The variated embodiment of figure 2, which is suitable for the processing of products with a lower viscosity, for example 30,000 CPs at 25°C, differs from the previously described embodiment due to the fact that the shell 10 is cylindrical, so that the cross sections of the milling compartment decrease more moderately from the bottom upward and the distance between the wheels 22 also decreases more moderately in the same axial direction, as well as due to the fact that the variation in the diameter of the wheels is stepwise in three groups A-B-C of wheels with a constant diameter which increases from one group to the next.
The details of execution and the embodiments may naturally be extensively changed, with respect to what is described and illustrated by way of non-limitative example, without thereby abandoning the scope of the invention and without altering the concept thereof.
In particular, the reverse arrangement with respect to that of the variated embodiment of figure 2, wherein the rotor is cylindrical and the milling chamber is truncated cone-shaped, as described with reference to figure 1, is within the scope of the invention.
Where technical features mentioned in any claim are followed by reference signs, those reference signs have been included for the sole purpose of increasing the intelligibility of the claims and accordingly such reference signs do not have any limiting effect on the scope of each element identified by way of example by such reference signs.

Claims

1. Vertical microsphere mill, particularly for dispersing pigments in a fluid vehicle with high viscosity and high solid content as specified, of the type which comprises a milling chamber with circular cross section and a rotor which is rotatable in said chamber with a plurality of disk-like wheels which are superimposed and spaced by spacers, characterized in that the diameter of the wheels increases from the bottom upward, that the milling chamber delimits, with the wheels of the rotor, a milling compartment with annular cross sections which decrease from the bottom upward and in that the wheels are separated by spacers the axial extensions whereof also decrease from the bottom upward.

2. Vertical mill according to claim 1, characterized in that said milling chamber is a truncated cone with a taper which is the reverse of the taper defined by the wheels of the rotor.

3. Vertical mill according to claim 1, characterized in that said milling chamber is cylindrical and the rotor is a truncated cone or vice versa.

4. Vertical mill according to claims 1 and 2 or 3, characterized in that said milling chamber is delimited by a shell in which an interspace is defined for a cooling fluid which circulates from below upward.

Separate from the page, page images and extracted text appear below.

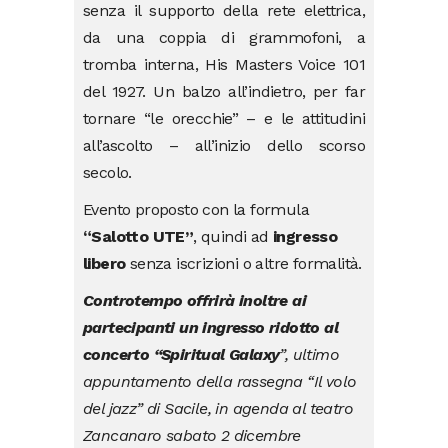
senza il supporto della rete elettrica,
da una coppia di grammofoni, a
tromba interna, His Masters Voice 101
del 1927. Un balzo all’indietro, per far
tornare “le orecchie” – e le attitudini
all’ascolto – all’inizio dello scorso
secolo.
Evento proposto con la formula
“Salotto UTE”
, quindi ad
ingresso
libero
senza iscrizioni o altre formalità.
Controtempo offrirà inoltre
ai
partecipanti un ingresso ridotto al
concerto “Spiritual Galaxy
”, ultimo
appuntamento della rassegna “Il volo
del jazz” di Sacile, in agenda al teatro
Zancanaro sabato 2 dicembre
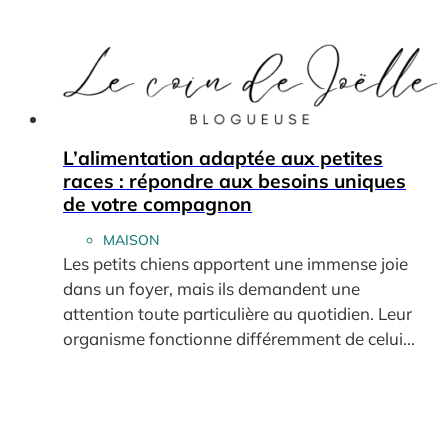
L’alimentation adaptée aux petites
races : répondre aux besoins uniques
de votre compagnon
MAISON
Les petits chiens apportent une immense joie
dans un foyer, mais ils demandent une
attention toute particulière au quotidien. Leur
organisme fonctionne différemment de celui...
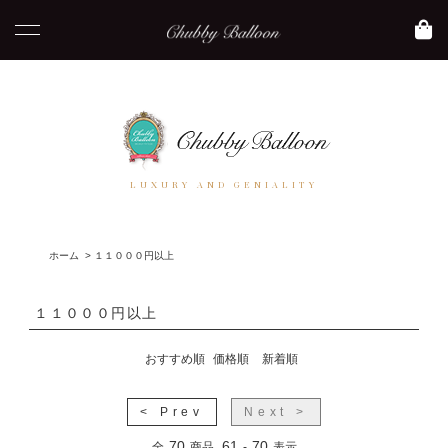
LUXURY AND GENIALITY
ホーム
>
１１０００円以上
１１０００円以上
おすすめ順
価格順
新着順
< Prev
Next >
70
61
70
全
商品
-
表示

5. Vertical mill according to claim 1, characterized in that the decreasing axial extension of the spacers of the wheels is a function of the diameters of the milling chamber and of the rotor in the cross section being considered and corresponds, to less than a constant the value whereof is comprised between 0.95 and 1.25, to the difference between said diameters.

6. Vertical mill according to claim 1, wherein the diameter of the wheels is variable in a linear manner.

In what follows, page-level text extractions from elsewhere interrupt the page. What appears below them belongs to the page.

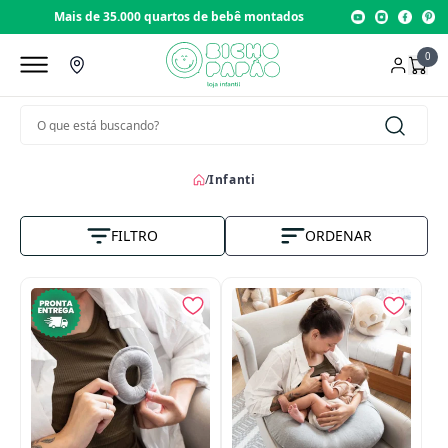
montados
Loja com 22 anos de tradição
0
/
Infanti
FILTRO
ORDENAR
Nome A-Z
Vendas
Menor Preço
Maior Preço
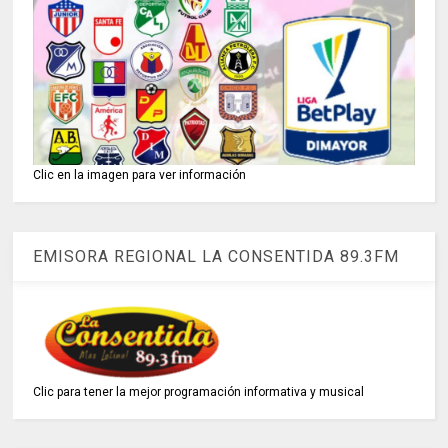
Clic en la imagen para ver información
EMISORA REGIONAL LA CONSENTIDA 89.3FM
Clic para tener la mejor programación informativa y musical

7. Vertical mill according to claim 1, wherein the diameter of the wheels is variable in a stepwise manner by groups of constant-diameter wheels.

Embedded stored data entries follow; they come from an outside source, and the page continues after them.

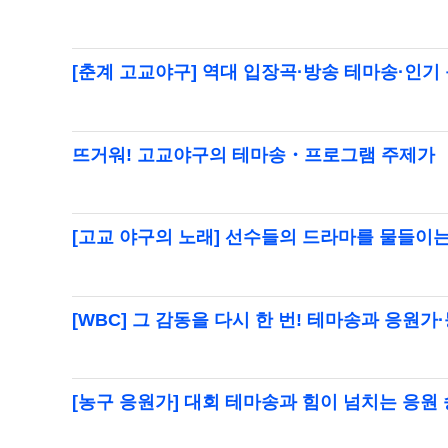
[춘계 고교야구] 역대 입장곡·방송 테마송·인기
뜨거워! 고교야구의 테마송・프로그램 주제가
[고교 야구의 노래] 선수들의 드라마를 물들이는
[WBC] 그 감동을 다시 한 번! 테마송과 응원가·
[농구 응원가] 대회 테마송과 힘이 넘치는 응원 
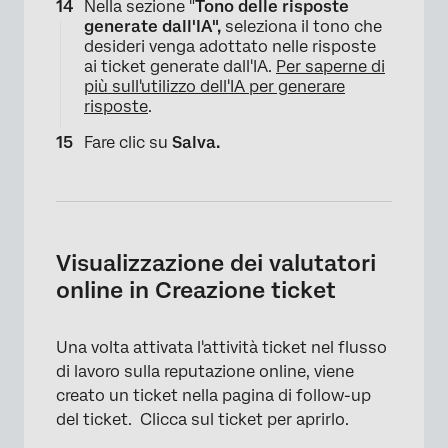
Nella sezione "
Tono delle risposte
generate dall'IA",
seleziona il tono che
desideri venga adottato nelle risposte
ai ticket generate dall'IA.
Per saperne di
più sull'utilizzo dell'IA per generare
risposte
.
×
Fare clic su
Salva.
Visualizzazione dei valutatori
online in Creazione ticket
Una volta attivata l'attività ticket nel flusso
di lavoro sulla reputazione online, viene
×
creato un ticket nella pagina di follow-up
del ticket. Clicca sul ticket per aprirlo.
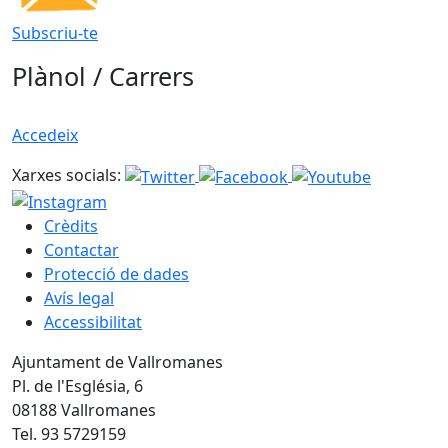
Subscriu-te
Plànol / Carrers
Accedeix
Xarxes socials:
Crèdits
Contactar
Protecció de dades
Avís legal
Accessibilitat
Ajuntament de Vallromanes
Pl. de l'Església, 6
08188 Vallromanes
Tel. 93 5729159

8. Vertical mill according to claim 1 and any one of claims 2 to 7, characterized in that the upper terminal portion of the rotor has no wheels and is a truncated cone with a taper which is concordant with the taper defined by the assembly of wheels; said upper portion delimiting, in the milling chamber, an expansion volume which is connected to a discharge duct through an annular port delimited between the chamber shell and a bladed wheel which is rigidly associated with the rotor.